Medicare open enrollment, which began Oct. 15 and ends Dec. 7, allows Medicare beneficiaries to review and compare coverage, and change to a new plan if they wish.
“If you were in a plan that fit you well last year, but this year you have new prescriptions, new medical needs, new doctors — that plan may not be the best fit for you anymore,” said Chansler, who is state director of SHINE, Serving Health Insurance Needs of Elders, a federally-funded, volunteer-based program to help Medicare beneficiaries understand and compare coverage. “That’s why we encourage people to look at the options available every year, because they may have something in the system that’s better or more affordable.”
During open enrollment, Medicare beneficiaries can move from Original Medicare (known as Parts A and B) to a Medicare Advantage Plan (Part C) or vice versa. They also can elect to change their prescription drug coverage (Part D). Changes will take effect Jan. 1.
Even if you want to stick with the same plan, it’s important to examine your coverage every year.
“You should go through the exercise and recheck costs and what your plan covers,” said Kathy Sarmiento, a Miami-Dade SHINE liaison who works out of the Alliance on Aging office in Miami. “Drug costs can change, and what a plan covers can change.”
A copy of “Medicare and You 2014,” which explains deadlines and benefits, has been mailed to every Medicare beneficiary. A digital copy at Medicare.gov can be read online or downloaded to an eReader like a Kindle or Nook. You can also call 800-MEDICARE for help.

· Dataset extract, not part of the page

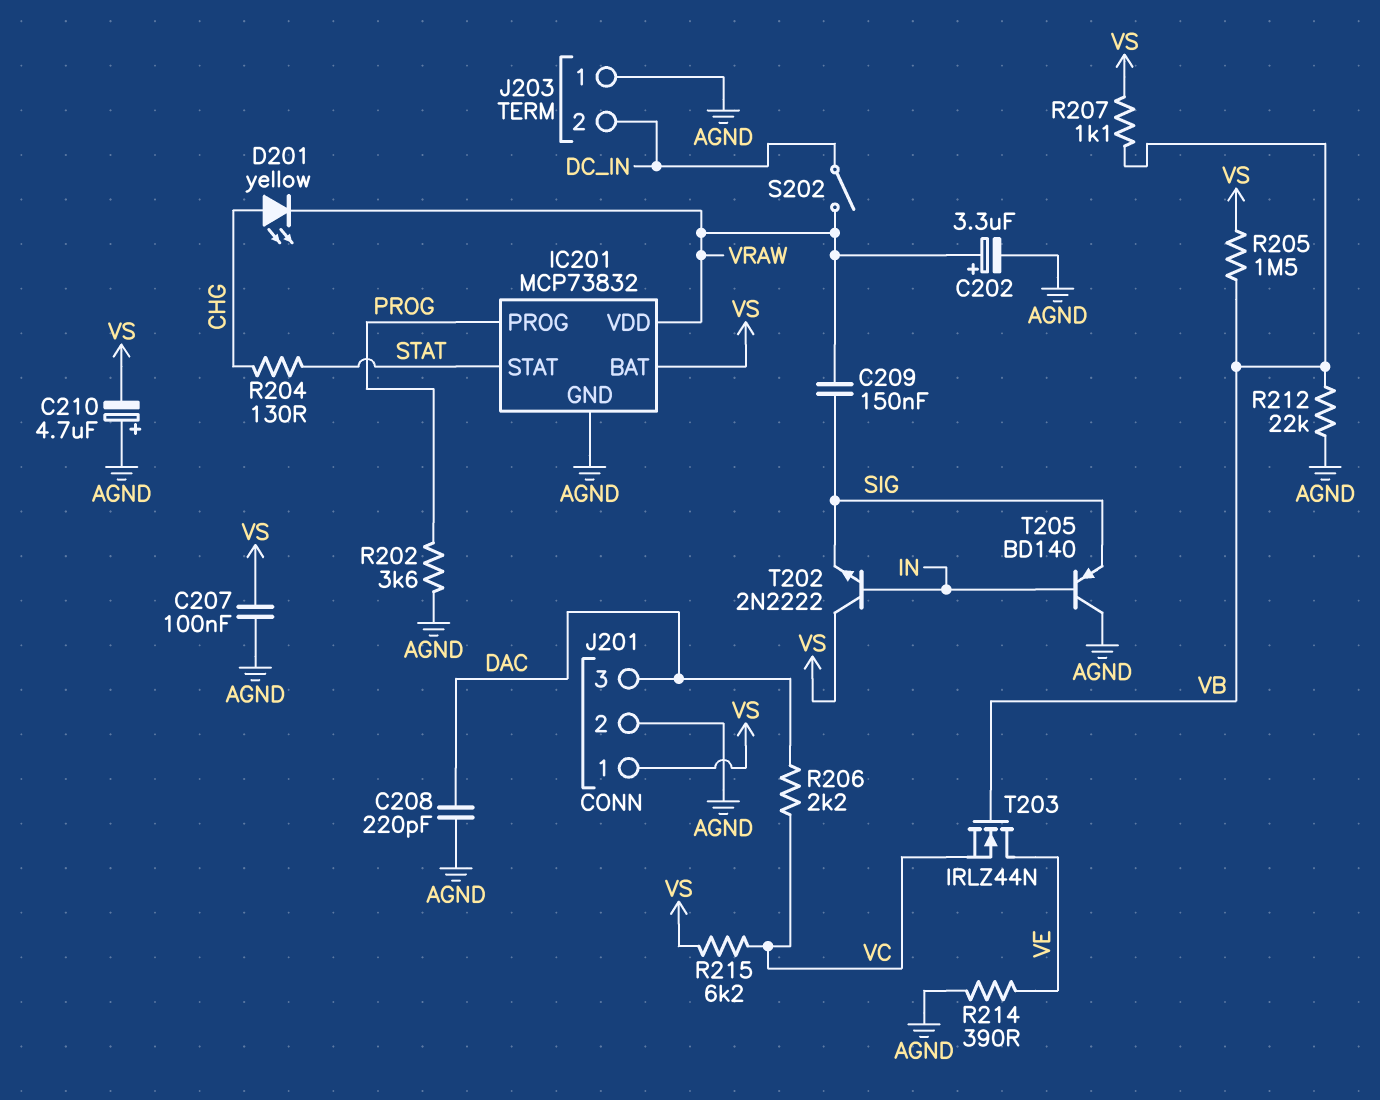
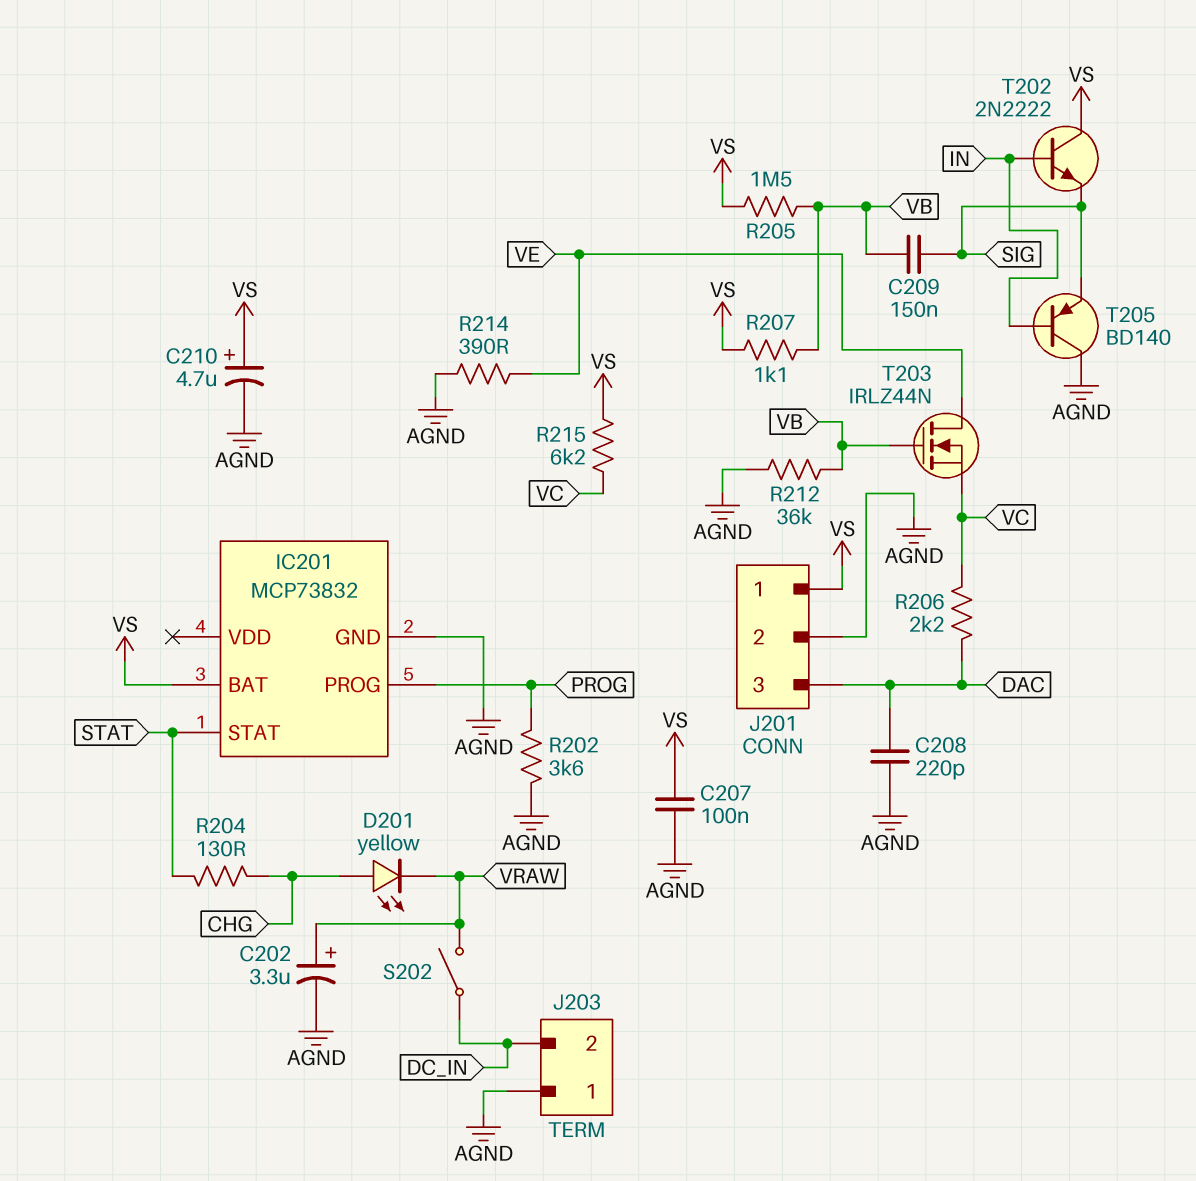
C209: 150nF (SIG, VRAW) -> 150nF (SIG, VB)
C210: 4.7uF (plus AGND, minus VS) -> 4.7uF (plus VS, minus AGND)
IC201 pin VDD: VRAW -> none
R212: 22k (AGND, VB) -> 36k (AGND, VB)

Since the Affordable Care Act was passed in 2010, Medicare Advantage premiums have fallen by 9.8 percent, according to the Centers for Medicare & Medicaid Services. In 2014, the average Medicare Advantage monthly premium is projected to be $32.60. The Medicare prescription drug premium plan is projected to be $31 per month, holding steady since 2010. The deductible for standard Part D plans will decrease by $15 to $310.
Drug coverage in the Part D “donut hole,” the temporary gap in prescription coverage that begins after you and your drug plan have spent a certain amount for covered drugs, will increase until 2020, when the donut hole will be closed. Those who reach the donut hole will enjoy a little more savings in 2014 on generic prescription drug costs. Coverage has increased from 21 to 28 percent for generic drugs. Coverage will remain at 52.5 percent for name brand drugs.
Free help to examine Medicare options is available from SHINE volunteers, who help clients compare policies and understand health insurance coverage.
“They can also screen you to see if your income and assets qualify you for programs that will help pay your co-payments, premiums and drug costs,” Sarmiento said.